Marvin Dixon recalls the moment after he walked into an apartment in the building where he works as the maintenance supervisor in Hartford. There, he found 34-year-old Hartford police officer Jill Kidik in the fight of her life.
“Just seen two human beings struggling and one causing just so much pain and I just wanted to end it,” said Dixon. “I seen…I seen the officer try to get back up and try to instruct my fellow associate, try to instruct him how to help her survive.”
On May 17, 2018, Kidik was called to the apartment of 39-year-old Chevoughn Augustin for a landlord tenant dispute over property damage. Augustin is accused of choking and stabbing Officer Kidik several times in the neck before Dixon arrived. When he got there, he pulled Augustin off of Kidik. He and his coworker, Jose Casanova of New Britain, are credited with saving Kidik’s life.
Dixon and Casanova are two of just 19 Carnegie Hero Fund medal recipients this year. The award is given out to civilians who demonstrate extraordinary acts of heroism by knowingly putting their life on the line to save another. The prestigious award has been given out since 1904.
“I don’t believe I am a hero. I just believe that I did just a normal…I just feel like I acted as anyone would act, I believe,” he said. “I am grateful and thankful I was actually there to actually be able to do something.”
Dixon called his wife to share what happened immediately after the incident. Though his bravery wasn’t a surprise, she could never have imagined what would unfold when she sent him off to work that day.
“He’s definitely a maintenance supervisor so I didn’t expect him to be saving a human’s life there. I’m definitely very proud of him. He’s definitely a hero in my eyes. He always has been,” said Amanda Statkiewicz.
Dixon joins a distinguished list of Carnegie recipients at a time when some say more bravery needs to be highlighted.
“We’re in a cynical time.
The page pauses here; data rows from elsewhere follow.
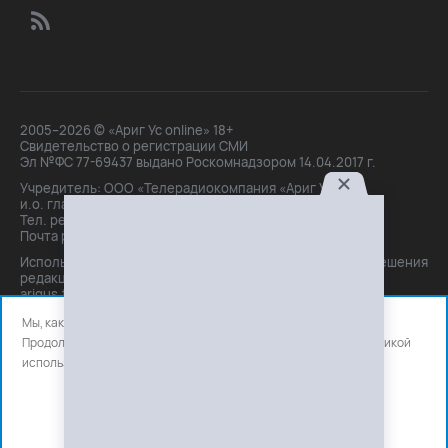
2005–2026 © «Ариг Ус online» 18+
Свидетельство о регистрации СМИ
Эл №ФС 77-69437 выдано Роскомнадзором 14.04.2017 г.
Учредитель: ООО «Телерадиокомпания «Ариг Ус»,
и.о. главного редактора: Маханова О.Б.
Тел. peдakции: +7(3012)21-30-14,
Почта peдakции: editor@arigus.tv
Использование материалов только с письменного разрешения
редакции. При цитировании прямая активная ссылка на
arigus.tv обязательна.
Мы, как и все используем файлы cookie и сервисы аналитики.
Продолжая использовать сайт, вы соглашаетесь с нашей
политикой
использования
файлов cookie и счетчиков аналитики.
OK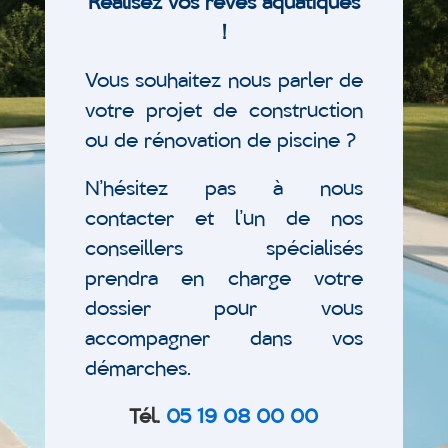
Réalisez vos rêves aquatiques
!
Vous souhaitez nous parler de
votre projet de construction
ou de rénovation de piscine ?
N’hésitez pas à nous
contacter et l’un de nos
conseillers spécialisés
prendra en charge votre
dossier pour vous
accompagner dans vos
démarches.
Tél.
05 19 08 00 00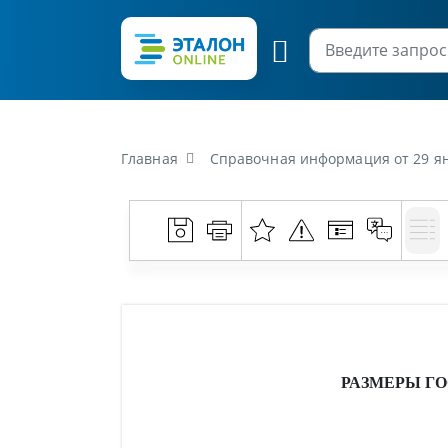
Главная
Справочная информация от 29 ян
РАЗМЕРЫ Г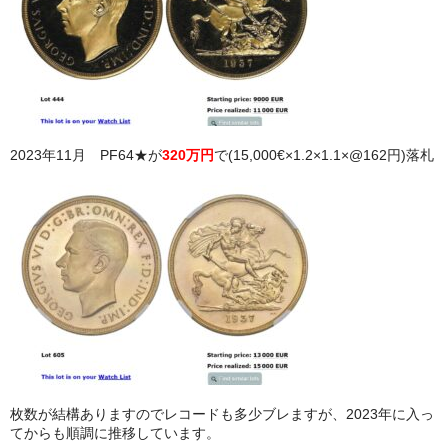
2023年11月 PF64★が
320万円
で(15,000€×1.2×1.1×@162円)落札
枚数が結構ありますのでレコードも多少ブレますが、2023年に入っ
てからも順調に推移しています。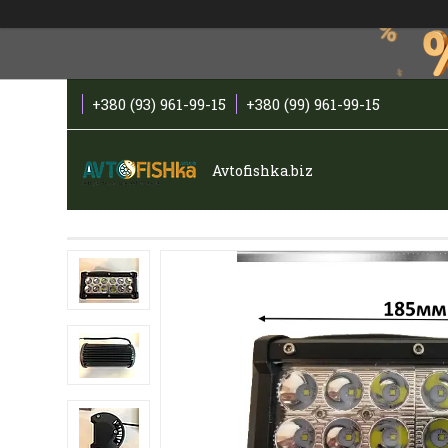
+380 (93) 961-99-15
+380 (99) 961-99-15
Avtofishka.biz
We don’t really believe that heroes exist. Marvin Dixon shows that heroes are all around us,” said Sen. Matt Lesser, (D) Cromwell, who arranged for Dixon to received his medallion in a special ceremony at Cromwell City Hall on Wednesday.
“This is just an incredible story of an ordinary man who did something he didn’t have to do which was put his own life at risk to save an officer,” Lesser added.
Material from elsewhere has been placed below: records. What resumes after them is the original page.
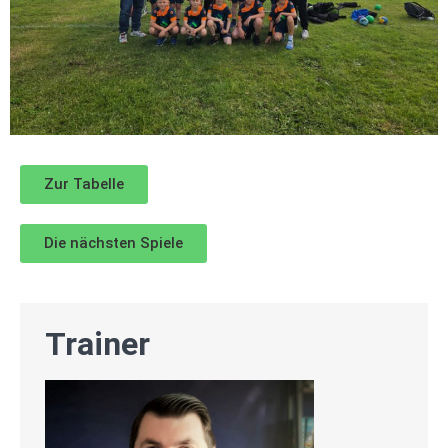
Zur Tabelle
Die nächsten Spiele
Trainer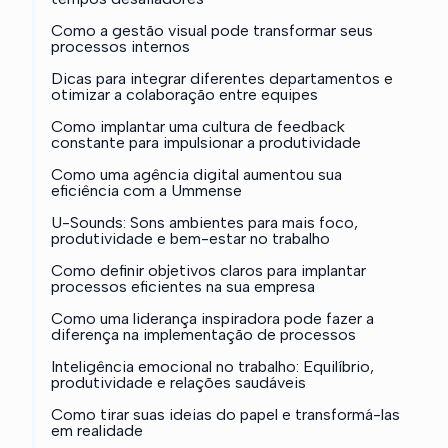
Como a gestão visual pode transformar seus
processos internos
Dicas para integrar diferentes departamentos e
otimizar a colaboração entre equipes
Como implantar uma cultura de feedback
constante para impulsionar a produtividade
Como uma agência digital aumentou sua
eficiência com a Ummense
U-Sounds: Sons ambientes para mais foco,
produtividade e bem-estar no trabalho
Como definir objetivos claros para implantar
processos eficientes na sua empresa
Como uma liderança inspiradora pode fazer a
diferença na implementação de processos
Inteligência emocional no trabalho: Equilíbrio,
produtividade e relações saudáveis
Como tirar suas ideias do papel e transformá-las
em realidade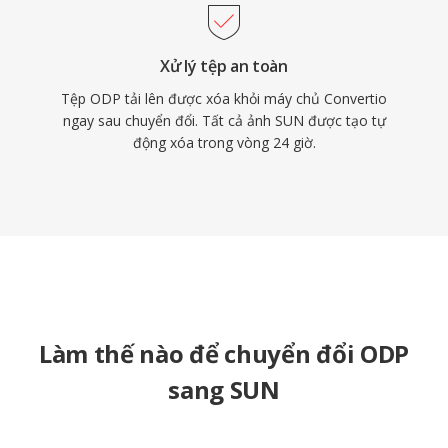
Xử lý tệp an toàn
Tệp ODP tải lên được xóa khỏi máy chủ Convertio
ngay sau chuyển đổi. Tất cả ảnh SUN được tạo tự
động xóa trong vòng 24 giờ.
Làm thế nào để chuyển đổi ODP
sang SUN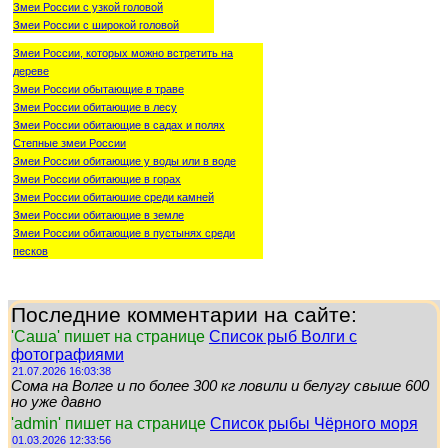
Змеи России с узкой головой
Змеи России с широкой головой
Змеи России, которых можно встретить на
дереве
Змеи России обытающие в траве
Змеи России обитающие в лесу
Змеи России обитающие в садах и полях
Степные змеи России
Змеи России обитающие у воды или в воде
Змеи России обитающие в горах
Змеи России обитаюшие среди камней
Змеи России обитающие в земле
Змеи России обитающие в пустынях среди
песков
Последние комментарии на сайте:
'Саша' пишет на странице
Список рыб Волги с
фотографиями
21.07.2026 16:03:38
Сома на Волге и по более 300 кг ловили и белугу свыше 600
но уже давно
'admin' пишет на странице
Список рыбы Чёрного моря
01.03.2026 12:33:56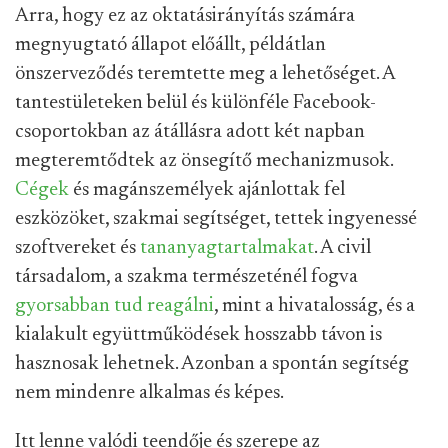
Arra, hogy ez az oktatásirányítás számára
megnyugtató állapot előállt, példátlan
önszerveződés teremtette meg a lehetőséget. A
tantestületeken belül és különféle Facebook-
csoportokban az átállásra adott két napban
megteremtődtek az önsegítő mechanizmusok.
Cégek
és magánszemélyek ajánlottak fel
eszközöket, szakmai segítséget, tettek ingyenessé
szoftvereket és
tananyagtartalmakat
. A civil
társadalom, a szakma természeténél fogva
gyorsabban tud reagálni
, mint a hivatalosság, és a
kialakult együttműködések hosszabb távon is
hasznosak lehetnek. Azonban a spontán segítség
nem mindenre alkalmas és képes.
Itt lenne valódi teendője és szerepe az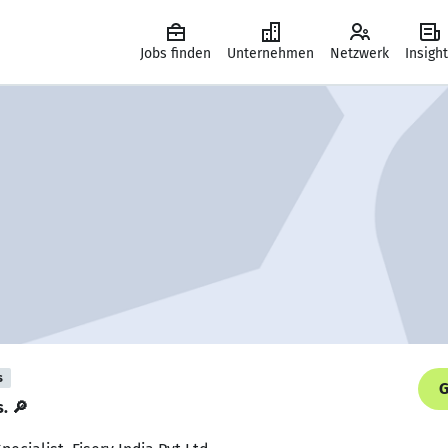
Jobs finden
Unternehmen
Netzwerk
Insigh
s
G
s. 🔎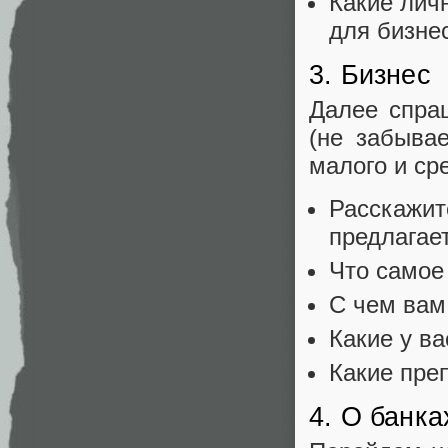
Какие лич
для бизне
3. Бизнес
Далее спра
(не забыва
малого и ср
Расскажит
предлагае
Что самое
С чем вам
Какие у в
Какие пре
4. О банк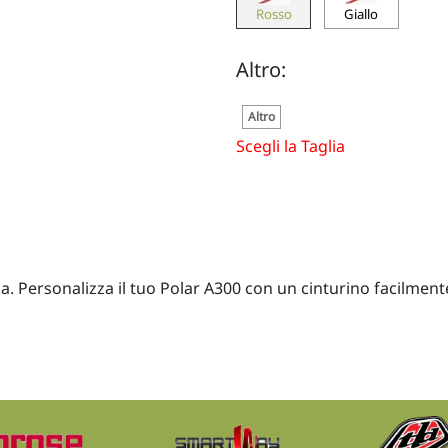
Rosso
Giallo
Altro:
Altro
Scegli la Taglia
Personalizza il tuo Polar A300 con un cinturino facilmente i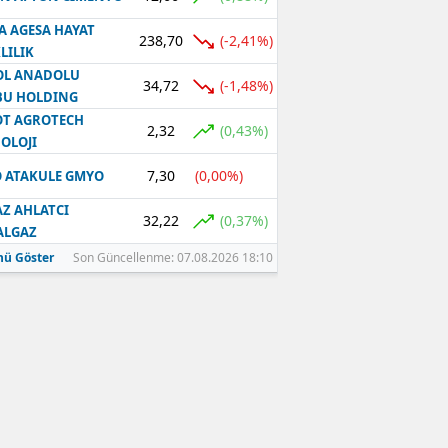
A AGESA HAYAT
238,70
(-2,41%)
LILIK
OL ANADOLU
34,72
(-1,48%)
BU HOLDING
T AGROTECH
2,32
(0,43%)
OLOJI
7,30
(0,00%)
 ATAKULE GMYO
Z AHLATCI
32,22
(0,37%)
ALGAZ
ü Göster
Son Güncellenme: 07.08.2026 18:10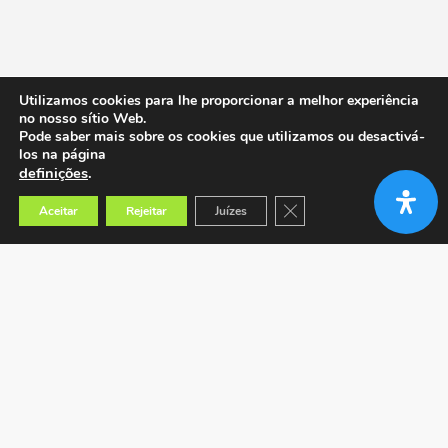
Utilizamos cookies para lhe proporcionar a melhor experiência
no nosso sítio Web.
Pode saber mais sobre os cookies que utilizamos ou desactivá-
los na página
definições
.
Close GDPR Cookie Banner
Aceitar
Rejeitar
Juízes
“We talk so much about division today and what separates us but you are truly the embodiment of what makes us Americans,” said Rep. Christie Carpino, (R) Cromwell.
Carpino pinned a flag on Dixon’s lapel after the ceremony, during which he also received a key to the town and a proclamation marking August 7th Marvin Dixon Day in Cromwell. Carpino said Dixon represents the best of what American is about.
“He acted without hesitation, put himself in danger and saved the life of an individual that he hadn’t ever met,” she said. “It is wonderful to celebrate a true hero and somebody who actually puts his life before others.”
Casanova, who pulled the knife out of Augustin’s hands, and provided life-saving first aid to Officer Kidik, is also a Carnegie Medal recipient this year.
Along with the medallion, there is a $5,000 financial award, which Dixon says he plans to use for his children’s college fund.